Requirement 1> Please retype part of the anime specials list below, starting at "The tenth special" and ending at "the My-HiME series.".
Requirement 2> Carry the anime specials list below forward from its final line.

Text shown>
::::::
The tenth special "Otome no Inori" was released 26 March 2010. It is a picture drama included in the new Blu-ray release.

| No. | Title | Original release date |
| 1 | "The Great Fuka Battle My-HiME THE MOVIE" Transliteration: "Fūka Taisen Mai-HiME THE MOVIE" (Japanese: 風華大戦 舞-HiME THE MOVIE) | January 27, 2006 |
This is a joke trailer for a My-HiME movie, supposedly taking place after the events of the My-HiME series.
| 2 | "This Week's Armitage" (Japanese: This Week's Armitage) | February 24, 2006 |
Explaining events that took place after the incident in episode 3, this special features a broadcast from Aries television, dedicated to their Meister Otome.
| 3 | "Juliet's Conspiracy" Transliteration: "Jurietto no Inbō" (Japanese: ジュリエットの陰謀) | March 24, 2006 |
Taking place after episode 8, Nina narrates the embarrassing story of what happens to those indebted to Nao.
::::::
Provided data>

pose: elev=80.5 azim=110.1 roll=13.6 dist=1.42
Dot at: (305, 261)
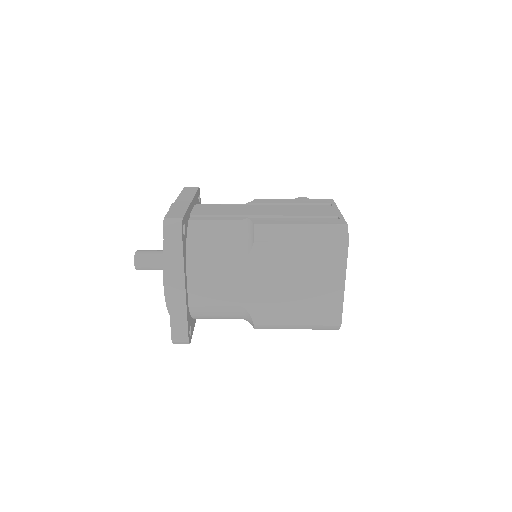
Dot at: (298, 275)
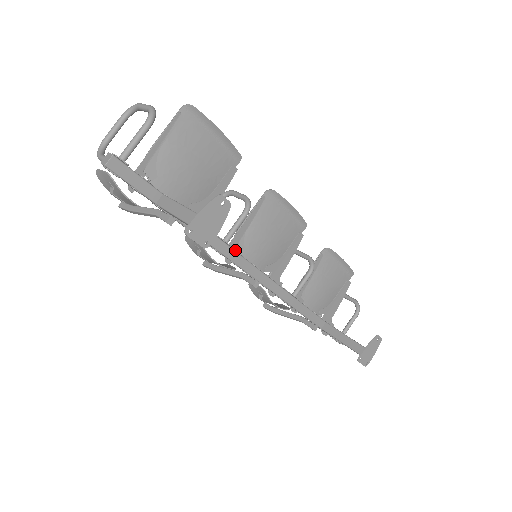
::::::
Written answer 1>
The tenth special "Otome no Inori" was released 26 March 2010. It is a picture drama included in the new Blu-ray release.

| No. | Title | Original release date |
| 1 | "The Great Fuka Battle My-HiME THE MOVIE" Transliteration: "Fūka Taisen Mai-HiME THE MOVIE" (Japanese: 風華大戦 舞-HiME THE MOVIE) | January 27, 2006 |
This is a joke trailer for a My-HiME movie, supposedly taking place after the events of the My-HiME series.

Written answer 2>
| 4 | "Shiho Spirals" Transliteration: "Shiho Maki Maki no Maki" (Japanese: シホまきまきの巻) | April 26, 2006 |
The "real" culprit behind the disasters that occurred during the Otome field trip in episodes 9 and 10 is revealed.
| 5 | "By the Red Sky" Transliteration: "Akane Iro no Sora no Kanata" (Japanese: 茜色の空の彼方) | May 26, 2006 |
This special reveals what happened to Akane and Kazuya after their elopement in episode 13 up until episode 24.
| 6 | "Graduation Memories: Erstin Ho's Last Smile" Transliteration: "Erusutin Hō Saigo no Hohoemi" (Japanese: エルスティン·ホー最後の微笑み〜) | June 23, 2006 |
Knowing the inevitable battle is coming, Erstin tries to enjoy her last days with her friends to the fullest.
| 7 | "In the Village of the Aswad ~ Midori and her pleasant companions ~" Transliteration: "Asuwado no Mura nite: Midori to Yukai na Nakama-tachi" (Japanese: アスワドの村にて〜ミドリと愉快な仲間達〜) | July 28, 2006 |
After the events of episode 17, Midori and Mikoto the cat both reveal their secrets.
| 8 | "The Legend of the Fire String Ruby ~ The Truth of Meister Mai ~" Transliteration: "Enju no Kōgyoku no Densetsu: Maisutā Mai no Shinjitsu" (Japanese: 炎綬の紅玉の伝説〜マイスター·マイの真実〜) | August 25, 2006 |
An extension of the hot springs scene from episode 23, Mai reveals the truth behind her disappearance and the legend of the Tragic Otome.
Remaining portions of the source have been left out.